Ryan is a student at Lakehead University, studying Forestry within the faculty of Natural Resource Management with a specialization in wood science. Born and raised in Thunder Bay, the outdoors has been a large part of his life, which eventually led him to the Forestry program at Lakehead. Ryan has been very involved and successful both in and outside of school. He volunteered as a science camp group leader for elementary students, spent time with the boys and girls club through hockey and volunteered for the Rick Heinz hockey school for goalies. He was also a part of the leadership program at St. Patrick high school that focused on integrating and encouraging developmentally challenged students into mainstream school activities. He was the recipient of the BFL Jim Sterling Memorial award that recognizes one hockey player in Northwestern Ontario for academic, athletic and leadership qualities. Ryan also achieved an entry-level scholarship from Lakehead for obtaining an overall average above 85%. Throughout his first two years at Lakehead, Ryan has continued his academic success, earning a spot on the Dean’s List both years, all while continuing his passion for hockey – playing for the Junior B Northern Hawks and making two trips to the Keystone Cup in western Canada. Ryan has an open mind, accompanied by an inquisitive nature, and is always eager to further his knowledge. He’s constantly expanding his comfort zone and is excited to see what his passion for the environment will bring him in the future. He hopes to be exposed to a variety of aspects in the environmental field to help establish his career path.

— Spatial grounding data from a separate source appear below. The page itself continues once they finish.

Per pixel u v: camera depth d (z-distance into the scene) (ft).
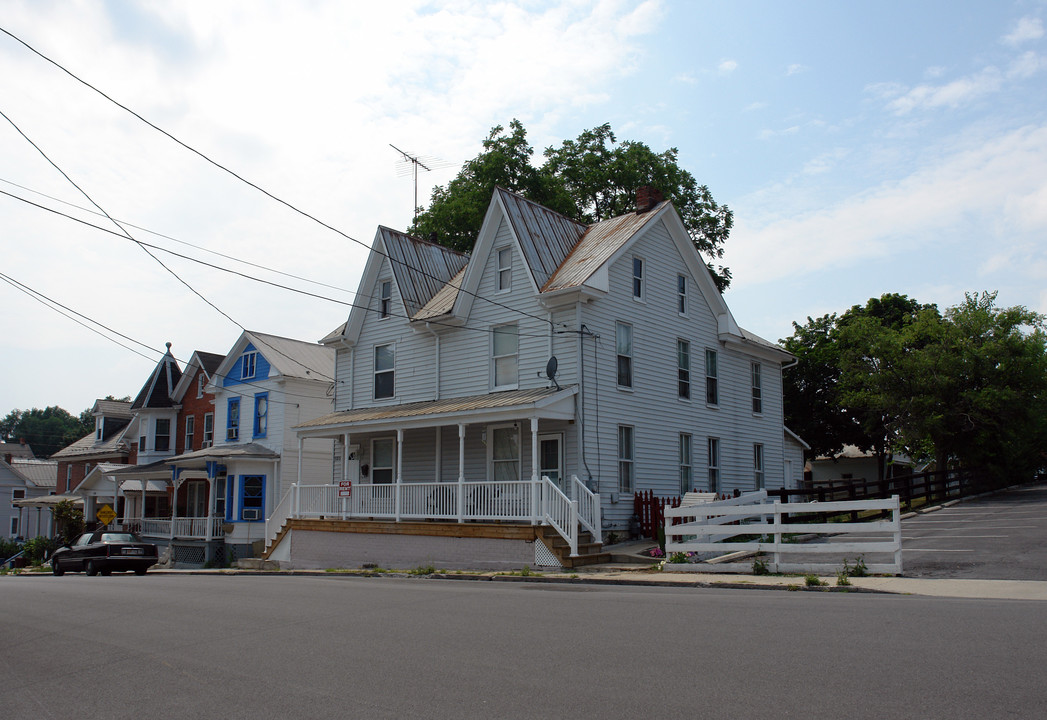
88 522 150.92
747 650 24.79
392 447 90.89
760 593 41.86
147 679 25.39
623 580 51.98
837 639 25.95
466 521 72.54
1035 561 48.78
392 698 21.20
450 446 84.43
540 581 56.18
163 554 117.50
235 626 34.96
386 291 95.20
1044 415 130.52
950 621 28.60
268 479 113.29
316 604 41.47
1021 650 23.48
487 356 82.02
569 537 63.93
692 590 45.42
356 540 81.25
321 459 118.21
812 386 152.05
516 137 127.24
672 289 88.63
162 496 140.87
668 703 19.35
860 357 127.85
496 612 35.73
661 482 82.64
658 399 83.71
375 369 94.79
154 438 139.23
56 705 22.80
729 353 98.02
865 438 152.05
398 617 35.35
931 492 102.58
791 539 69.15
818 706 18.57
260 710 20.86
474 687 21.85
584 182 133.49
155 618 38.86
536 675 22.81
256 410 119.65
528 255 78.23
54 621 39.83
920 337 125.18
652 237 86.17
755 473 99.91
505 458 79.61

Prince of Wales Award for Sustainable Forestry
His Royal Highness The Prince of Wales has recently sanctioned that the Institute will annually present The Prince of Wales Award for Sustainable Forestry. The purpose of this new award is to recognize the achievements of an outstanding young forest professional in Canada, and to encourage involvement in and dedication to the principles of sustainable forest management, sound forest science, and effective public outreach. To be eligible for the award, candidates must either be a student or recent graduate (within five years) from a Canadian forestry, natural resources or environmental science university or college program, and must have made outstanding contributions to the their school and program, and to forest professionalism in general, within their community. Eligible recipients must also be members in good standing of the Institute, thus demonstrating their personal commitment to lifelong continuing education and professional development, and their support of forest professionalism. This year’s recipient of The Prince of Wales Award for Sustainable Forestry was Christine Leduc.
Tree of Life Recipients
The Tree of Life Awards are nationally recognized, but are selected by the Sections of the Institute. They are awarded to individuals who have made superior, dedicated or particularly effective contributions to sustainable forest resource management, forest renewal or sustained yield, and integrated management of the forest and its intrinsic resources. The following four members received Tree of Life Awards this year.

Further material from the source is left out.